Creating friends through Twitter and blogging
Because there are so many YA lovers out in the world, there is a high chance that you will like someone enough to make friends with them. Loving YA and being on social media is a great way to find people who are likely to think the same as you.
Over the years I have made some incredible friends just because I have talked about the books that I love.
The creativity that surrounds us
While not everyone that reads wants to write, there is still an appreciation for creativity. And just by reading and discussing books we let that creativity fly.
I love going onto my Twitter timeline to see all these different blog posts, graphics, and even discussions that are happening live. It’s so great seeing so many young people who love what they are reading and love what they are creating, and want to talk about it.

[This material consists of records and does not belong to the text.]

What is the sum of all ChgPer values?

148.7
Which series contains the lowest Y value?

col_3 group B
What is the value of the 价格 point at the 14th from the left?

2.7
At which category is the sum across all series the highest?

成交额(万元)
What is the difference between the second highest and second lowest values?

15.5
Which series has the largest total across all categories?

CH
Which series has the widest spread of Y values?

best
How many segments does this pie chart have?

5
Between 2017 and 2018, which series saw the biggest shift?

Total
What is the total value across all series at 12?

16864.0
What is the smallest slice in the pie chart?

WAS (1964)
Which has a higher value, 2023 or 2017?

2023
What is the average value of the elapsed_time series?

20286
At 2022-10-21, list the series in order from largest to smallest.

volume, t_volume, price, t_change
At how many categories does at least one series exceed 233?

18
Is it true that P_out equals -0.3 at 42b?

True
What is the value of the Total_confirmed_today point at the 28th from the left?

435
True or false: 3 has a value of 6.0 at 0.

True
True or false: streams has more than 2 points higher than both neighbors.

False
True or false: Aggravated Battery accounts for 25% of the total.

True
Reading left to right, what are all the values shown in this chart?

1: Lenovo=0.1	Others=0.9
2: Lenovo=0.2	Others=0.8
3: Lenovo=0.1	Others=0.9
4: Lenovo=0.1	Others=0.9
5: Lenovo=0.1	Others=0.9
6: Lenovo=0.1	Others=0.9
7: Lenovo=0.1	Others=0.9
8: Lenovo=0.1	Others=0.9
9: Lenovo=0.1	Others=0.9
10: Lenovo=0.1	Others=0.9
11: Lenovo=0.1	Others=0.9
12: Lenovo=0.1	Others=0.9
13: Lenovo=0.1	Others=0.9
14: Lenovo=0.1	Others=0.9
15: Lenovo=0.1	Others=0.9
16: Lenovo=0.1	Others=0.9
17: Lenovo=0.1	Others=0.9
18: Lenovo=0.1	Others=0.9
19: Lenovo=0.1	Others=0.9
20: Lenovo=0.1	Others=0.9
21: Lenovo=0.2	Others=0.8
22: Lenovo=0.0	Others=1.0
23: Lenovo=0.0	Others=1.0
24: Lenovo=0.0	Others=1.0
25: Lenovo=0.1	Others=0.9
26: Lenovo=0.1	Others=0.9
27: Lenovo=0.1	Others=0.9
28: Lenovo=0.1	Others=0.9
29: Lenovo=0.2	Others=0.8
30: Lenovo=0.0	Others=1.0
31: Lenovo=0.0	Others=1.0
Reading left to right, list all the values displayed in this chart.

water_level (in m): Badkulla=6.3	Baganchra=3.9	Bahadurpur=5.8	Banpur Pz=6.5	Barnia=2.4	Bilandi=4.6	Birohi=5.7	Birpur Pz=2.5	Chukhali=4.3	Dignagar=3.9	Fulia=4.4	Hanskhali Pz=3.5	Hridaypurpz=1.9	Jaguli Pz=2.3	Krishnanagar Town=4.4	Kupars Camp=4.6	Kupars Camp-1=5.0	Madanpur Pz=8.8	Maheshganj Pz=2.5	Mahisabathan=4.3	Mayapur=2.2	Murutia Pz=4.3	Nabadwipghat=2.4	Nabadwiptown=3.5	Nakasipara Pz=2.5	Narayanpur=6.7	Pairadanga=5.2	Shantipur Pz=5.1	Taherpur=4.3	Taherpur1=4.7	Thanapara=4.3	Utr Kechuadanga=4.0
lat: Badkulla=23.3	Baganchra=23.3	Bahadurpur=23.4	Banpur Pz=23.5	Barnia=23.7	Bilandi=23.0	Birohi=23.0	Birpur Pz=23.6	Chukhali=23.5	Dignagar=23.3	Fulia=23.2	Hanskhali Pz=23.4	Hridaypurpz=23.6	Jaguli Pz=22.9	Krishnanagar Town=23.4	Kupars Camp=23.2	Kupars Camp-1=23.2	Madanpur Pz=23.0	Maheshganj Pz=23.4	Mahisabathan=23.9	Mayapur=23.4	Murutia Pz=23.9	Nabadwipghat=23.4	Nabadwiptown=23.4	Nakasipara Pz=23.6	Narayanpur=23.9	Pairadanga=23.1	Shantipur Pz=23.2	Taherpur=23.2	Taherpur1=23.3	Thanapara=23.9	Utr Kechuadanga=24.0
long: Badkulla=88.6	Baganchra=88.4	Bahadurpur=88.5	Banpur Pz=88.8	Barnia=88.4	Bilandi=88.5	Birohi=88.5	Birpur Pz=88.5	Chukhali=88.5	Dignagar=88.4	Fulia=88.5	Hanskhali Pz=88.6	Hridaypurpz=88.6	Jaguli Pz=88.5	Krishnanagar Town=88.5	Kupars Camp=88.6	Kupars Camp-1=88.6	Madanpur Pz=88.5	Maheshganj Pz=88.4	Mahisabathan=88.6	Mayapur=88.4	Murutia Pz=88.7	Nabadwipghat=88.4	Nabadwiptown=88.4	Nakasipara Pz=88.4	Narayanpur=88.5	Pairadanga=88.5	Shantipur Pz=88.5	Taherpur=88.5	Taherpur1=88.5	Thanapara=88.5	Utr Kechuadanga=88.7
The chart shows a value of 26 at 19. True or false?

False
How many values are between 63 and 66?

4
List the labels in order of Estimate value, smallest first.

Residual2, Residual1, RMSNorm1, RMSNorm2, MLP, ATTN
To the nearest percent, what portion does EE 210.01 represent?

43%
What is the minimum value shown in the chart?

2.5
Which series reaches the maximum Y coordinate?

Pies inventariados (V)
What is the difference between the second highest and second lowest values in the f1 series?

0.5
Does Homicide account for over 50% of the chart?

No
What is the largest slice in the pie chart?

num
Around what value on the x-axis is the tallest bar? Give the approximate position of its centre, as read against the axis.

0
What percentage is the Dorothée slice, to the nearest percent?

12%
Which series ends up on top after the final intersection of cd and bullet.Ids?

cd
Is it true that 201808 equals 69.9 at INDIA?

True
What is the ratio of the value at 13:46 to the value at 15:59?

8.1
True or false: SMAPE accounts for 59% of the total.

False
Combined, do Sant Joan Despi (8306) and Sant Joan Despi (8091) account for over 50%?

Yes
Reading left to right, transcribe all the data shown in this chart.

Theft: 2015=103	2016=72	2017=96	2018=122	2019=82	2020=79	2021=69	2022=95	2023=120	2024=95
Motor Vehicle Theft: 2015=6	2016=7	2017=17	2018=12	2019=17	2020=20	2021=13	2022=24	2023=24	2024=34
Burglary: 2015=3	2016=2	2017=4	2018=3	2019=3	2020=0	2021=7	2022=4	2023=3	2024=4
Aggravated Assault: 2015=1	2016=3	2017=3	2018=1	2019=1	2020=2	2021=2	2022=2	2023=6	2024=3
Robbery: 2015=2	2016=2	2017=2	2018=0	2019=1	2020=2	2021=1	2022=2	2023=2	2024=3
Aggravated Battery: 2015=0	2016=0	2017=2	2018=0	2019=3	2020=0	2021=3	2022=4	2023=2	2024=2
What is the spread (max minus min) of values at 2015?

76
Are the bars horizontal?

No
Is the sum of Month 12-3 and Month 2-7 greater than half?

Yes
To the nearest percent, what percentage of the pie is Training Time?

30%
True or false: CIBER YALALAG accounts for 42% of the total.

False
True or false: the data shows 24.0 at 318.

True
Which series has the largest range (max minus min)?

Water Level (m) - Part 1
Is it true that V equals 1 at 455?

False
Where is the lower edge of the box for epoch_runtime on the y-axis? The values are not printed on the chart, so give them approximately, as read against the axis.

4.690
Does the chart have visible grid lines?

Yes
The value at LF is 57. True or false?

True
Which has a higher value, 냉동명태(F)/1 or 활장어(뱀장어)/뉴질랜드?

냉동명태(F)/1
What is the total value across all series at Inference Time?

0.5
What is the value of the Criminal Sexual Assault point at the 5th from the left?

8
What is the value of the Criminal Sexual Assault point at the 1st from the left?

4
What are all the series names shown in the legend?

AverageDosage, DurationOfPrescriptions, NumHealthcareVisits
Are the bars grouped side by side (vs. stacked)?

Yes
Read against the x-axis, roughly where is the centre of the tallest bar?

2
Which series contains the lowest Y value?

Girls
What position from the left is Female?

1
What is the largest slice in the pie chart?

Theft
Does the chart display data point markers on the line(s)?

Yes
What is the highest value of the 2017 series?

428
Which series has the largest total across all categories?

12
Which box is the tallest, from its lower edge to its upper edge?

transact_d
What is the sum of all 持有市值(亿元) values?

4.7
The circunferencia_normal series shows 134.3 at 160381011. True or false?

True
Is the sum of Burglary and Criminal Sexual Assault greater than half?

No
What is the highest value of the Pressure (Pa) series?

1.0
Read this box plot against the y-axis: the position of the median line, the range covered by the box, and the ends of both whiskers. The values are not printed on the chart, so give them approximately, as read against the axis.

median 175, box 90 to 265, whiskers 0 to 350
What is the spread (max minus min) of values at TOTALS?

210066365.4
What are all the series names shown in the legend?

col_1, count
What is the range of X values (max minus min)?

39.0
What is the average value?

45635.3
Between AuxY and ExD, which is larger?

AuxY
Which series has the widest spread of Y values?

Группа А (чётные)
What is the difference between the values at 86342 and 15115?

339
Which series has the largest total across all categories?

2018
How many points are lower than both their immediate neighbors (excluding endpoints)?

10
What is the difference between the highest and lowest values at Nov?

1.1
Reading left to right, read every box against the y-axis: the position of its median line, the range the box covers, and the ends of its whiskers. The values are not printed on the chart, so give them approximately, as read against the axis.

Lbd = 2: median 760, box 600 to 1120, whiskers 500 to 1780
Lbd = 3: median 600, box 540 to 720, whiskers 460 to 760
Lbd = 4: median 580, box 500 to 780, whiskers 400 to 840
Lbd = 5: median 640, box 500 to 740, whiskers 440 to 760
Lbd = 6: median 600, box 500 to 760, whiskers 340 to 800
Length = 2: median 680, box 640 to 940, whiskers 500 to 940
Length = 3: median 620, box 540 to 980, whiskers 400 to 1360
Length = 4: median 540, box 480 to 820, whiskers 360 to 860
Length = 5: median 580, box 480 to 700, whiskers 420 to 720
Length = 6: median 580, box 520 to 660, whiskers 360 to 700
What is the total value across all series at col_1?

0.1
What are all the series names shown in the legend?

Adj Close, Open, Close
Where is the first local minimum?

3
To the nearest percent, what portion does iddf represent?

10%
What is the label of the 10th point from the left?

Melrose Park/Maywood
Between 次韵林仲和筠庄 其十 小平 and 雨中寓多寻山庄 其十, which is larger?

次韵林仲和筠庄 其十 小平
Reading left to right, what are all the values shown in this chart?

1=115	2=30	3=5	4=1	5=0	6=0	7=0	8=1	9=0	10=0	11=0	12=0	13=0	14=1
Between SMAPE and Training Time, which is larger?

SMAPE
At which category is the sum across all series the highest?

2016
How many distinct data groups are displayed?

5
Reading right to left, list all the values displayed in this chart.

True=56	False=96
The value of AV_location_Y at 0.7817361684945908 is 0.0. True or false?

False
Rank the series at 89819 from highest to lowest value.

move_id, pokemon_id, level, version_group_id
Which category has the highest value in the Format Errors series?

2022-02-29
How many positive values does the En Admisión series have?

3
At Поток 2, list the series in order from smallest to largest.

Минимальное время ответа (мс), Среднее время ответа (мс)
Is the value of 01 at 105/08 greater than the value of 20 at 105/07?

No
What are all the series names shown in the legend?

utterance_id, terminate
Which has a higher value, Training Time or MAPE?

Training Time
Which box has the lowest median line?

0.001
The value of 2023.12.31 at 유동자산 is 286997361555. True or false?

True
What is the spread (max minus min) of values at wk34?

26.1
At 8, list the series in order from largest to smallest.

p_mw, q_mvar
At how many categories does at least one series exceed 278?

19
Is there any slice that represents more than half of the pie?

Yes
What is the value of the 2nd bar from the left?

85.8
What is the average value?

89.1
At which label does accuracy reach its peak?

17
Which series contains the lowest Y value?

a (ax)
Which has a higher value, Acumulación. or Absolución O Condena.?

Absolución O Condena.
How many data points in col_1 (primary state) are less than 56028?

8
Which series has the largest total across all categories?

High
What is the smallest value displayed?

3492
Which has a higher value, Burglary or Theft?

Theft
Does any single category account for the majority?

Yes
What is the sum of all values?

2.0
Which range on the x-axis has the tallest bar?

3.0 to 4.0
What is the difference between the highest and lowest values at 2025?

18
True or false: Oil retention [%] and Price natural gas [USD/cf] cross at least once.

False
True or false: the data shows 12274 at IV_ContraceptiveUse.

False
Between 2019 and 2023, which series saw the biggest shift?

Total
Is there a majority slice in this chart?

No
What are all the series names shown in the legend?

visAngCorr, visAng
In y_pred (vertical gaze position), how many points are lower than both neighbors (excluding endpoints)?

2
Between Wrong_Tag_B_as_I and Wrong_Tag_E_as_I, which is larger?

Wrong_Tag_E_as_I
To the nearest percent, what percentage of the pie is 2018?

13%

Since I started blogging and joined the YA community it has only made me want to read more. There are so many amazing books being published and I see them online all the time. I went from reading maybe twenty books a year to over 100. I also write so much more now than I did before; whether it’s blog post or a fiction piece, and the community pushes me in the best possible way.
Another thing that makes the YA community great is that it means there are always new books to read. You could tweet for recommendations just before going into a bookstore and there will be a YA lover waiting there – in the online world – to help you out.
I can make lists upon lists of the books that the YA community have brought to my attention. Cassandra Clare’s Shadowhunter series is one of my favourites of all time. The Winner’s trilogy by Marie Rutkoski is also a series I found because of the community.
Or if you are looking for a certain book, but you don’t know the title – there are just many people that are willing and want to help. It’s like a big family and we are there when others need us.
Having other book lovers to go to events with
When I first started going to bookish events, I would sit by myself and just enjoy the event. But now because of the YA community, I have people to go with. I have people who will enjoy it with me. Who I can talk to when things are quiet, or when the event is over.
It’s having those friends who love books just as much as you do, who sit by your side at an event, that you all enjoy together, that makes YA all the more special.
Being a member of the YA community has changed over the years. It’s become bigger, and it has also become better. It’s having people that love YA just as much as you. It’s being able to talk about YA freely amongst people who you know won’t get annoyed, because they want to talk about YA too. It’s about loving what you read and having a space where that love is understood and appreciated.
What are your favourite things about the YA community? What has been a highlight for you? Let’s chat!